Collected data:
+---+
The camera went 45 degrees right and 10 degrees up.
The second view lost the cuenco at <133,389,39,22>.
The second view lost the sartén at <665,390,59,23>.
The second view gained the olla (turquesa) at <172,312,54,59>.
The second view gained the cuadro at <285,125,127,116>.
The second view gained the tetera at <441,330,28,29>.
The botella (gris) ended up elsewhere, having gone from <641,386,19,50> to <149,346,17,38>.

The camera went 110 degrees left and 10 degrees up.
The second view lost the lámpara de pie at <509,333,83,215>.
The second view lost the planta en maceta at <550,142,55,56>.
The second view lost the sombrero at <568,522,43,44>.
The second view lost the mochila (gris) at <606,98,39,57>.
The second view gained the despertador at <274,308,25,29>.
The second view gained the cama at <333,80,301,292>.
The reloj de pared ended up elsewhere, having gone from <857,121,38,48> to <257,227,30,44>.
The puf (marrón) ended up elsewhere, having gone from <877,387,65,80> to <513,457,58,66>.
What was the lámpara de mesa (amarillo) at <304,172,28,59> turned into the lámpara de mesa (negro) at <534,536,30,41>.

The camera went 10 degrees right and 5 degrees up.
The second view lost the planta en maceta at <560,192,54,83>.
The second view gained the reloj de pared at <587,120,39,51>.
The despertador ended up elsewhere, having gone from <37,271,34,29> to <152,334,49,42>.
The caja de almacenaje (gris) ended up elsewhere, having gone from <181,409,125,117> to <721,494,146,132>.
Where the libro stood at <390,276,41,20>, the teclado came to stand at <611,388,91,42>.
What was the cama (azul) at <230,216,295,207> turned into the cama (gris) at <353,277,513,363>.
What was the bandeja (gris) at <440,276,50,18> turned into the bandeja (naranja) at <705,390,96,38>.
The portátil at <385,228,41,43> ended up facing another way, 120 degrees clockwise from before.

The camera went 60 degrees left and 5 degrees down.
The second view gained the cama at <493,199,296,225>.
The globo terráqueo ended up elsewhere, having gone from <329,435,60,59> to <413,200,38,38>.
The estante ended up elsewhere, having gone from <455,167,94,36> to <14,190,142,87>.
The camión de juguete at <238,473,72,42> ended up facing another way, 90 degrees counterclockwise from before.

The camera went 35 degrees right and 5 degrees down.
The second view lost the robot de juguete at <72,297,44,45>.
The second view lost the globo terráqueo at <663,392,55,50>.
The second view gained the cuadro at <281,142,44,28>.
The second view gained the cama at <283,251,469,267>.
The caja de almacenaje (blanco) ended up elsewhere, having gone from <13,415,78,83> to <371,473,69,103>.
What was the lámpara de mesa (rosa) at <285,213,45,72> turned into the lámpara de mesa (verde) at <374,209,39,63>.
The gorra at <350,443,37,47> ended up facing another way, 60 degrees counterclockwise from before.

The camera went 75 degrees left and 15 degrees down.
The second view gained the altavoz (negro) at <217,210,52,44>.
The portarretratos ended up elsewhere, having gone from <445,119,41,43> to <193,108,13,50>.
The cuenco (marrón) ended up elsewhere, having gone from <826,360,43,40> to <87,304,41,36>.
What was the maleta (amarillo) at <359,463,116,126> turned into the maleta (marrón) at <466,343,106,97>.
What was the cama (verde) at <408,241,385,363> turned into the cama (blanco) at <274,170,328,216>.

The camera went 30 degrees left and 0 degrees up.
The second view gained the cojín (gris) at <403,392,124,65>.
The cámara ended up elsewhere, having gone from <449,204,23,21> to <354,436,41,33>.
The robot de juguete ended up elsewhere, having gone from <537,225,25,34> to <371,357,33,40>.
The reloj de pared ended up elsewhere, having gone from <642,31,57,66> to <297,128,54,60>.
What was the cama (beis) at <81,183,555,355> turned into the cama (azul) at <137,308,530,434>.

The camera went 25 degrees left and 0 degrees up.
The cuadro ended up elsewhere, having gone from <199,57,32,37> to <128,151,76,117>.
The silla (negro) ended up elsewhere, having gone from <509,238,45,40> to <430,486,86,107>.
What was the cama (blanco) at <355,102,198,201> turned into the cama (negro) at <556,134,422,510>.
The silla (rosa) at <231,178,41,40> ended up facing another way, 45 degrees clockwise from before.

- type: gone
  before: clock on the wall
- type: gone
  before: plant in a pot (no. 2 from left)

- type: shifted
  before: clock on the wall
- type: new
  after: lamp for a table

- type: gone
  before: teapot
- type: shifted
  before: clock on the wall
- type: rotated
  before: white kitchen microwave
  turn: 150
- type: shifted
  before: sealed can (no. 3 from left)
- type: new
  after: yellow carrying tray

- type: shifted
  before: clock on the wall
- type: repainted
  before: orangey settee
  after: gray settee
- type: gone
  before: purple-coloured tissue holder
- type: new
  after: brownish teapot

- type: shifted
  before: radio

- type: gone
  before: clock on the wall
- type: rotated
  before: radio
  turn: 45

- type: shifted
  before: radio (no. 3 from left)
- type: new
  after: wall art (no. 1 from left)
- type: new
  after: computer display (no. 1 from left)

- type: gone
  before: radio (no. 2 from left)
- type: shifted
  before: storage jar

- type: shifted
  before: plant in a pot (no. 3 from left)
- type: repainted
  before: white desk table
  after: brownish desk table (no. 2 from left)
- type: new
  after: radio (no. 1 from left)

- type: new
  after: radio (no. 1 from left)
+---+
▸ **Problem requirements**
The entries listed above are to be output exactly. Leave none out.

▸ **Result of this exercise**
The camera went 45 degrees right and 10 degrees up.
The second view lost the cuenco at <133,389,39,22>.
The second view lost the sartén at <665,390,59,23>.
The second view gained the olla (turquesa) at <172,312,54,59>.
The second view gained the cuadro at <285,125,127,116>.
The second view gained the tetera at <441,330,28,29>.
The botella (gris) ended up elsewhere, having gone from <641,386,19,50> to <149,346,17,38>.

The camera went 110 degrees left and 10 degrees up.
The second view lost the lámpara de pie at <509,333,83,215>.
The second view lost the planta en maceta at <550,142,55,56>.
The second view lost the sombrero at <568,522,43,44>.
The second view lost the mochila (gris) at <606,98,39,57>.
The second view gained the despertador at <274,308,25,29>.
The second view gained the cama at <333,80,301,292>.
The reloj de pared ended up elsewhere, having gone from <857,121,38,48> to <257,227,30,44>.
The puf (marrón) ended up elsewhere, having gone from <877,387,65,80> to <513,457,58,66>.
What was the lámpara de mesa (amarillo) at <304,172,28,59> turned into the lámpara de mesa (negro) at <534,536,30,41>.

The camera went 10 degrees right and 5 degrees up.
The second view lost the planta en maceta at <560,192,54,83>.
The second view gained the reloj de pared at <587,120,39,51>.
The despertador ended up elsewhere, having gone from <37,271,34,29> to <152,334,49,42>.
The caja de almacenaje (gris) ended up elsewhere, having gone from <181,409,125,117> to <721,494,146,132>.
Where the libro stood at <390,276,41,20>, the teclado came to stand at <611,388,91,42>.
What was the cama (azul) at <230,216,295,207> turned into the cama (gris) at <353,277,513,363>.
What was the bandeja (gris) at <440,276,50,18> turned into the bandeja (naranja) at <705,390,96,38>.
The portátil at <385,228,41,43> ended up facing another way, 120 degrees clockwise from before.

The camera went 60 degrees left and 5 degrees down.
The second view gained the cama at <493,199,296,225>.
The globo terráqueo ended up elsewhere, having gone from <329,435,60,59> to <413,200,38,38>.
The estante ended up elsewhere, having gone from <455,167,94,36> to <14,190,142,87>.
The camión de juguete at <238,473,72,42> ended up facing another way, 90 degrees counterclockwise from before.

The camera went 35 degrees right and 5 degrees down.
The second view lost the robot de juguete at <72,297,44,45>.
The second view lost the globo terráqueo at <663,392,55,50>.
The second view gained the cuadro at <281,142,44,28>.
The second view gained the cama at <283,251,469,267>.
The caja de almacenaje (blanco) ended up elsewhere, having gone from <13,415,78,83> to <371,473,69,103>.
What was the lámpara de mesa (rosa) at <285,213,45,72> turned into the lámpara de mesa (verde) at <374,209,39,63>.
The gorra at <350,443,37,47> ended up facing another way, 60 degrees counterclockwise from before.

The camera went 75 degrees left and 15 degrees down.
The second view gained the altavoz (negro) at <217,210,52,44>.
The portarretratos ended up elsewhere, having gone from <445,119,41,43> to <193,108,13,50>.
The cuenco (marrón) ended up elsewhere, having gone from <826,360,43,40> to <87,304,41,36>.
What was the maleta (amarillo) at <359,463,116,126> turned into the maleta (marrón) at <466,343,106,97>.
What was the cama (verde) at <408,241,385,363> turned into the cama (blanco) at <274,170,328,216>.

The camera went 30 degrees left and 0 degrees up.
The second view gained the cojín (gris) at <403,392,124,65>.
The cámara ended up elsewhere, having gone from <449,204,23,21> to <354,436,41,33>.
The robot de juguete ended up elsewhere, having gone from <537,225,25,34> to <371,357,33,40>.
The reloj de pared ended up elsewhere, having gone from <642,31,57,66> to <297,128,54,60>.
What was the cama (beis) at <81,183,555,355> turned into the cama (azul) at <137,308,530,434>.

The camera went 25 degrees left and 0 degrees up.
The cuadro ended up elsewhere, having gone from <199,57,32,37> to <128,151,76,117>.
The silla (negro) ended up elsewhere, having gone from <509,238,45,40> to <430,486,86,107>.
What was the cama (blanco) at <355,102,198,201> turned into the cama (negro) at <556,134,422,510>.
The silla (rosa) at <231,178,41,40> ended up facing another way, 45 degrees clockwise from before.

- type: gone
  before: clock on the wall
- type: gone
  before: plant in a pot (no. 2 from left)

- type: shifted
  before: clock on the wall
- type: new
  after: lamp for a table

- type: gone
  before: teapot
- type: shifted
  before: clock on the wall
- type: rotated
  before: white kitchen microwave
  turn: 150
- type: shifted
  before: sealed can (no. 3 from left)
- type: new
  after: yellow carrying tray

- type: shifted
  before: clock on the wall
- type: repainted
  before: orangey settee
  after: gray settee
- type: gone
  before: purple-coloured tissue holder
- type: new
  after: brownish teapot

- type: shifted
  before: radio

- type: gone
  before: clock on the wall
- type: rotated
  before: radio
  turn: 45

- type: shifted
  before: radio (no. 3 from left)
- type: new
  after: wall art (no. 1 from left)
- type: new
  after: computer display (no. 1 from left)

- type: gone
  before: radio (no. 2 from left)
- type: shifted
  before: storage jar

- type: shifted
  before: plant in a pot (no. 3 from left)
- type: repainted
  before: white desk table
  after: brownish desk table (no. 2 from left)
- type: new
  after: radio (no. 1 from left)

- type: new
  after: radio (no. 1 from left)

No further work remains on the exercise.